The difference is night and day. The first prompt produces generic content. The second produces something that fits your project, your voice, and your audience.
Iterative Refinement — The first output is rarely the final output. And that's fine. The key is to iterate with purpose:
- Review the structure first — Does the outline match what you wanted? Fix this before worrying about content quality.
- Check the voice — Does it sound like your blog, or does it sound like a corporate whitepaper? Give specific feedback.
- Validate technical accuracy — Are the code examples correct? Do the patterns match your actual codebase?
- Test the build — Does it actually compile, render, and deploy correctly?
Feedback Loops — When something isn't right, don't just say "fix it". Say what's wrong and why. "This section reads too formal — our blog uses first-person developer voice with practical analogies" is infinitely more useful than "rewrite this section".

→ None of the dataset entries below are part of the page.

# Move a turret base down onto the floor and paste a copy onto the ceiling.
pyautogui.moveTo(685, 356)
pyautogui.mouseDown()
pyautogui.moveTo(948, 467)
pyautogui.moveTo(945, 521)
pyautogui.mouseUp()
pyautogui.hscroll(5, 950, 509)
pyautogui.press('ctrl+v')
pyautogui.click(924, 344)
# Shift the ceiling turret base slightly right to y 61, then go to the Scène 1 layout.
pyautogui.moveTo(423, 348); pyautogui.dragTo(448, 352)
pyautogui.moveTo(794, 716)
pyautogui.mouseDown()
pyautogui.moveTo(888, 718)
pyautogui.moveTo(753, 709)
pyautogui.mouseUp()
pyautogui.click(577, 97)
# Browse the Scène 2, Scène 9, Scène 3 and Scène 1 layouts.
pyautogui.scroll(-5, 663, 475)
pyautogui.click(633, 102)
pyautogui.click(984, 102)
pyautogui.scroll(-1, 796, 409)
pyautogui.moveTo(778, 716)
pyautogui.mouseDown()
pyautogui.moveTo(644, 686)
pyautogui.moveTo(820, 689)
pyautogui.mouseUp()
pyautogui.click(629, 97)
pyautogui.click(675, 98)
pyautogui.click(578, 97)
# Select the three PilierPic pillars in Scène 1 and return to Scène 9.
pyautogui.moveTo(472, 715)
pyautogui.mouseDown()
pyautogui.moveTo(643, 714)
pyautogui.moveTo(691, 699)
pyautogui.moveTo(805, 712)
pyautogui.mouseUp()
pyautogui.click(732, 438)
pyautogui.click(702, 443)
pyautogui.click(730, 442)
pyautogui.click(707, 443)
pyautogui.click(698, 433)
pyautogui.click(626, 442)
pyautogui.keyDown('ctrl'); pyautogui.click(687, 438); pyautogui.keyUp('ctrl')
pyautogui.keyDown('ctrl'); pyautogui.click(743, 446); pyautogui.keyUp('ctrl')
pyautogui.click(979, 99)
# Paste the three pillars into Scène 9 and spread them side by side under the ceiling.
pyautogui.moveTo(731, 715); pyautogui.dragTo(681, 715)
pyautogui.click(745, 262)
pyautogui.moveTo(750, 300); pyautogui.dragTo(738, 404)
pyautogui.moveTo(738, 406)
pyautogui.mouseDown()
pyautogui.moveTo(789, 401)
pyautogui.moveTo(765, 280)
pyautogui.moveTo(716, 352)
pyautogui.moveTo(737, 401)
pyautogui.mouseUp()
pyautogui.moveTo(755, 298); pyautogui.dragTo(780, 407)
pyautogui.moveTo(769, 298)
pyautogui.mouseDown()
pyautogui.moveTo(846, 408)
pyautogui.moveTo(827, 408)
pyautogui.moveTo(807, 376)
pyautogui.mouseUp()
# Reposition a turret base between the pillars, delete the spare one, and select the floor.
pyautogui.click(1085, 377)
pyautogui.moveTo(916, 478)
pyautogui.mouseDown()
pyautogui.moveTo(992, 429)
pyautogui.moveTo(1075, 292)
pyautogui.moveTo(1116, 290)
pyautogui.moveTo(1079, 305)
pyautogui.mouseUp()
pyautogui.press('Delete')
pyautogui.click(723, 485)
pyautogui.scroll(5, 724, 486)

Developer Analogy: Strong interaction is like writing acceptance criteria for a user story. Vague acceptance criteria produce vague implementations. Specific, testable criteria produce specific, correct implementations. Same logic applies to prompts.
Putting It All Together
Here's how the Trinity of Clarity looks in practice. Let's say you need to add a new feature to your project — a blog post about a technical topic.
| Step | Pillar | What Happens |
|---|---|---|
| 1 | Agent Context | The content engineer agent loads its identity: role, scope (owns data/blog/), quality standards (frontmatter schema, Prettier formatting), and boundaries (can't modify layouts or infrastructure) |
| 2 | Environment Context | The agent loads project context: Next.js 15 App Router, Contentlayer2 pipeline, existing blog conventions, related posts, tag vocabulary, dual deployment targets |
| 3 | Strong Interaction | You provide a structured request: topic, structure, target audience, cross-references, acceptance criteria. Then iterate on the output. |
Without pillar 1, the agent doesn't know what quality looks like for your project. Without pillar 2, the agent guesses at your tech stack and gets it wrong. Without pillar 3, the agent produces generic output that doesn't match your intent.
All three together? That's the trinity. The agent has full clarity — and produces output that looks like it was written by someone who's been working on your project for months.
Why This Matters for Sitecore Developers
If you're building on the Sitecore stack — XM Cloud, Content Hub, composable architectures — context engineering isn't optional. The Sitecore ecosystem is complex enough that generic AI outputs are almost always wrong. The models don't know about your specific:
- Content type schemas and template inheritance
- JSS component patterns and layout service contracts
- Experience Editor compatibility requirements
- Multi-site architecture and language fallback rules
- Your specific CSP headers and security configuration
Without all three pillars, you're going to spend more time correcting the AI than you would have spent doing the work yourself. With the full trinity, the AI becomes a genuine force multiplier.
Conclusion
The Trinity of Clarity isn't complicated. It's just disciplined. Most people only do pillar 3 (they type a prompt and hope). Some add pillar 1 (they set a system prompt). Very few commit to all three.
- Agent Context — Define who the agent is, what it can do, and what it can't
- Environment Context — Ground the agent in your actual project reality
- Strong Interaction — Develop a clear brief through structured, iterative communication
The payoff is huge. Fewer hallucinations. Fewer corrections. Output that actually fits your project instead of fighting it. And a workflow that scales as your agent team grows from one to many.
If you want to go deeper on any of these pillars, check out my earlier posts on how the agent lifecycle maps to Sitecore Agentic Studio, the architecture behind multi-agent patterns, and how to connect Sitecore documentation to your AI workflow.
The model isn't the bottleneck. Context is. And context is something you control.